Le défi lancé par Vernadski

Par Sébastien Drochon,
militant S&P

Si Pasteur sut observer la vie, ce ne fut pas seulement à travers son microscope, mais avant tout à travers son propre esprit ; celui d’un être créateur capable d’explorer le vaste champ des principes physiques universels, et plus particulièrement celui du vivant.

Cet aspect de la pensée de Pasteur, le biogéochimiste russe Vladimir Vernadski (1863-1945) l’avait fort bien compris. En 1930, dans un essai intitulé L’étude de la vie et la nouvelle physique, il affirmait qu’il fallait refonder totalement notre physique et redéfinir la majeure partie des lois connues de notre univers en y intégrant le principe de la vie. D’après Vernadski, redécouvrir Pasteur était essentiel car sa toute première découverte, celle du principe de dissymétrie du vivant, offrait des perspectives dépassant largement le cadre des connaissances de son siècle tout en définissant les défis du siècle suivant.

Le paradoxe et l’hypothèse

L’intuition, inspirée par la passion créatrice, c’est ce qui guide Pasteur lorsqu’en 1844, encore étudiant à l’Ecole normale de Paris, il tombe sur une note du physicien allemand Eilhard Mitscherlich. On peut y lire que deux substances, l’acide tartrique (issu du jus de raisin) et l’acide paratartrique (produit en laboratoire), bien que possédant absolument la même composition chimique, la même forme cristalline, avec les mêmes angles et les mêmes poids spécifiques, en solution cependant, la première de ces substances a la propriété d’agir sur la lumière polarisée alors que la seconde est indifférente.

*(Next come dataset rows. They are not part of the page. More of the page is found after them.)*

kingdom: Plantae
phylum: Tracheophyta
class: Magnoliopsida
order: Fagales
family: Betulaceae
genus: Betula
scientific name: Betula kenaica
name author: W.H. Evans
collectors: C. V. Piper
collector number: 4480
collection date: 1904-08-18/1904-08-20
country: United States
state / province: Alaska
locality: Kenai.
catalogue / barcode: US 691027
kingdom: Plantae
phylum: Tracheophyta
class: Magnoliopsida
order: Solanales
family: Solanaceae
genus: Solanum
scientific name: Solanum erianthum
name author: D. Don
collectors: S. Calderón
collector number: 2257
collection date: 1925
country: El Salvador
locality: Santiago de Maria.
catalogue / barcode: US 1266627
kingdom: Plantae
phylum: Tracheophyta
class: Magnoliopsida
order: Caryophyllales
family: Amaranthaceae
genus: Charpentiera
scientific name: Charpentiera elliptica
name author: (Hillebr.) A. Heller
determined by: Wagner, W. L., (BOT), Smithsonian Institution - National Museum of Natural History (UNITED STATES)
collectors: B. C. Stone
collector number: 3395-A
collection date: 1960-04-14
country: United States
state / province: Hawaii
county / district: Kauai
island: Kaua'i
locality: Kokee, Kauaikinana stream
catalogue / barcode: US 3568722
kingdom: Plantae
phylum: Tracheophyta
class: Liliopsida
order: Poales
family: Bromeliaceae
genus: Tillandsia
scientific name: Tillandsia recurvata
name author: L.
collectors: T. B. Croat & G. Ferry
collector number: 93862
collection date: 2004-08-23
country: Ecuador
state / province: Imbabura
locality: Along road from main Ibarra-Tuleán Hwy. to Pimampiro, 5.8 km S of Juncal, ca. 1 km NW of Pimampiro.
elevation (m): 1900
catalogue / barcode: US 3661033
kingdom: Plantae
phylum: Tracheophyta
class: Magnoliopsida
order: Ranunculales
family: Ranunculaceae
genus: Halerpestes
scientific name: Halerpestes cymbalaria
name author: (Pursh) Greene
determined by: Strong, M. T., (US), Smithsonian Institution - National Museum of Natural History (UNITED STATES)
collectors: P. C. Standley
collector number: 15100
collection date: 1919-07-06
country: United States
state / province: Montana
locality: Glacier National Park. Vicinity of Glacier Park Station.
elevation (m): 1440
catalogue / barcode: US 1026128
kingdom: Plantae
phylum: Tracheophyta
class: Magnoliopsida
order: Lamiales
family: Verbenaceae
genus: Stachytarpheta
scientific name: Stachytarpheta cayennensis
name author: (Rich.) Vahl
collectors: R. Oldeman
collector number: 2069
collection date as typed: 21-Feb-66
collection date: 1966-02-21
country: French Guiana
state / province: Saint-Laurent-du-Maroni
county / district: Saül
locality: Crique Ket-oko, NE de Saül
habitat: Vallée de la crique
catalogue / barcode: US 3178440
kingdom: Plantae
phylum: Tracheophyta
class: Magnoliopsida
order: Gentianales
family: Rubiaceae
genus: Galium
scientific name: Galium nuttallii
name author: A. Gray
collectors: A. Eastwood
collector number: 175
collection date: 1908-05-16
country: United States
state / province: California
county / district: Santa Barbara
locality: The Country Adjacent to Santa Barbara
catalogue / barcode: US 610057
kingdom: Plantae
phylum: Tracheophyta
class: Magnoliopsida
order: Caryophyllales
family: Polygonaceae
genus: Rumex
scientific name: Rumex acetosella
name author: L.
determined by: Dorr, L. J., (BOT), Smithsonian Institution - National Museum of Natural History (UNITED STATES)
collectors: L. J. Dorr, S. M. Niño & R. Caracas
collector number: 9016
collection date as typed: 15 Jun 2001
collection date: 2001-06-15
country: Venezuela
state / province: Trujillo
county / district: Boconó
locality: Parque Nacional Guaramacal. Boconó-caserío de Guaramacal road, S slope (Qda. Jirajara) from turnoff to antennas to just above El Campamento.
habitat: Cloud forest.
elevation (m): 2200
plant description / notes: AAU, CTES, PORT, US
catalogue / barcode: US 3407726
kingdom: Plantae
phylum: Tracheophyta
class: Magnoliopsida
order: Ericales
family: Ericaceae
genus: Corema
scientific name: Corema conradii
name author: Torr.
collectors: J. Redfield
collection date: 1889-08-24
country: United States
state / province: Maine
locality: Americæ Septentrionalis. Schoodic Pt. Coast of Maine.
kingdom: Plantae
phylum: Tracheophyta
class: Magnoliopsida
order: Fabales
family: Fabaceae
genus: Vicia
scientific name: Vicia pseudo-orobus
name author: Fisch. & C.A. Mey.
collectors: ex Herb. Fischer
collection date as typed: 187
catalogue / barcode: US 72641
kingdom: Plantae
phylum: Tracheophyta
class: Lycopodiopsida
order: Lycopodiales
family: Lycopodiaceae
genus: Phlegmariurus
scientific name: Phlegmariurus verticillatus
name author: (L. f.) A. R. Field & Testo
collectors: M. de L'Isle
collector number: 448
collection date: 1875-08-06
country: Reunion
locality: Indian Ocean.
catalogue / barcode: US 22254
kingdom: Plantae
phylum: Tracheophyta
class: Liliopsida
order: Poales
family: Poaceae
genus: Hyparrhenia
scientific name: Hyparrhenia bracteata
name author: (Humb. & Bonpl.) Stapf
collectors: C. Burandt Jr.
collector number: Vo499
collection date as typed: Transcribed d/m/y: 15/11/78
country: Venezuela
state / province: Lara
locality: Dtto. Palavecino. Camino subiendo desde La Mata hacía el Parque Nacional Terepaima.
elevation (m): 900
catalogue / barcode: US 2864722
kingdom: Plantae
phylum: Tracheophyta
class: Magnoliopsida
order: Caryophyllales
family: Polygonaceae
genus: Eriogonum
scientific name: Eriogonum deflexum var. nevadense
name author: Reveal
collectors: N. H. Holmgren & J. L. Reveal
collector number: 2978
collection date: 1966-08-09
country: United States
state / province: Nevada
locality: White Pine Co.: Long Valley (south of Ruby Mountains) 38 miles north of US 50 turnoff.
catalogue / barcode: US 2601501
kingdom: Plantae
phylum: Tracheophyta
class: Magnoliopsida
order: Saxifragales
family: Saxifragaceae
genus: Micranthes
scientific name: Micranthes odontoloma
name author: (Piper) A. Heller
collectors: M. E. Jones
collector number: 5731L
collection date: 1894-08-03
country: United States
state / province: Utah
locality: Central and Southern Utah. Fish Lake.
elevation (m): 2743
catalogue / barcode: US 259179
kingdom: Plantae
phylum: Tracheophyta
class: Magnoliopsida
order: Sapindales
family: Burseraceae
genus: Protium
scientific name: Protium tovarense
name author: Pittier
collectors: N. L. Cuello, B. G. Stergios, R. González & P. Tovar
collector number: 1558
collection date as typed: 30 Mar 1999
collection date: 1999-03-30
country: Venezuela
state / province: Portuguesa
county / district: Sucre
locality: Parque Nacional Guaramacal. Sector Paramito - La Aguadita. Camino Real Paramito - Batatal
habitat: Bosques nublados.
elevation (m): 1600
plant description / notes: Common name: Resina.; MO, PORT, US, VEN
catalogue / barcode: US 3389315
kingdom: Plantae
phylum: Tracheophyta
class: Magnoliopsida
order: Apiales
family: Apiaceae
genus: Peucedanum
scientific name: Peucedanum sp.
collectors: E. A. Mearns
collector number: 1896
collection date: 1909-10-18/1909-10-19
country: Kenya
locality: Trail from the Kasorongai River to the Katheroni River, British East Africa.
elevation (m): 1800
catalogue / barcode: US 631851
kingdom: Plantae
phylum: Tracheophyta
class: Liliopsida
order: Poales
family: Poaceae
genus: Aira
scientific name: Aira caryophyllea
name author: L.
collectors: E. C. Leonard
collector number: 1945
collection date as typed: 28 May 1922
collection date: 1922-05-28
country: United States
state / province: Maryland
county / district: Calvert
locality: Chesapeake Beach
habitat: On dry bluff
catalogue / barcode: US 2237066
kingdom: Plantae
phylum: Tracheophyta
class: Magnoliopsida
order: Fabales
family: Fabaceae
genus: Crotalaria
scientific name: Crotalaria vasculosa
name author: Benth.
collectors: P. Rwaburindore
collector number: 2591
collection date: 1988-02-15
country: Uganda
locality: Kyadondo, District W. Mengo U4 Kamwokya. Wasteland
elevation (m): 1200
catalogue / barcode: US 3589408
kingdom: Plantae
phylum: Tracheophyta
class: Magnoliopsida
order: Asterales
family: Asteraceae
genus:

Ainsi, deux substances chimiquement identiques semblent ne pas être les mêmes. Une nouvelle propriété optique dont on avait peu tenu compte jusque-là, celle d’agir sur la lumière polarisée en déviant vers la gauche ou vers la droite certaines propriétés spécifiques du rayon lumineux, met ainsi en évidence une contradiction de taille. Les premiers matériaux révélant cette propriété sont des cristaux de quartz. Mais, chose étonnante, une fois broyés ou dissous en solution, ils deviennent inactifs. Par contre, il existe d’autres composés chimiques qui, une fois en solution, agissent de même sur la lumière. Ces substances dites « actives » se trouvent être principalement des produits organiques dissous, des sucres tels que le saccharose, le glucose, ainsi que notre acide tartrique issu du jus de raisin, et mentionné dans la note de Mitscherlich.

Pasteur pense alors que les propriétés optiques de ces substances proviennent de leurs éléments constitutifs simples, leurs molécules flottant en solution. Ainsi, si les acides tartrique et paratartrique comportent les mêmes propriétés chimiques, mais diffèrent quant à leur action sur la lumière (le tartrique déviant à droite et le paratartrique demeurant inactif), cela provient forcément d’une différence dans la structure physique de leurs molécules respectives. Or, comment prouver cette audacieuse hypothèse à une époque où l’on n’a pas les moyens d’observer une supposée molécule ?

L’expérience cruciale

Pour cela, Pasteur a l’idée de cristalliser ces substances et de comparer la forme de leurs cristaux. Si leurs molécules accusent une différence de structure, cette différence doit, selon lui, apparaître sous la forme d’une anomalie cristalline dite hémiédrie. Cette hémiédrie se manifeste lorsque la structure géométrique des cristaux perd la moitié de ses éléments de symétrie. Plus généralement, quand une chaise perd ses deux pieds droits sur les quatre (la moitié de ses éléments de symétrie), elle est dite hémiédrique. La même chose prévaut pour tous types de cristaux avec leurs géométries variables.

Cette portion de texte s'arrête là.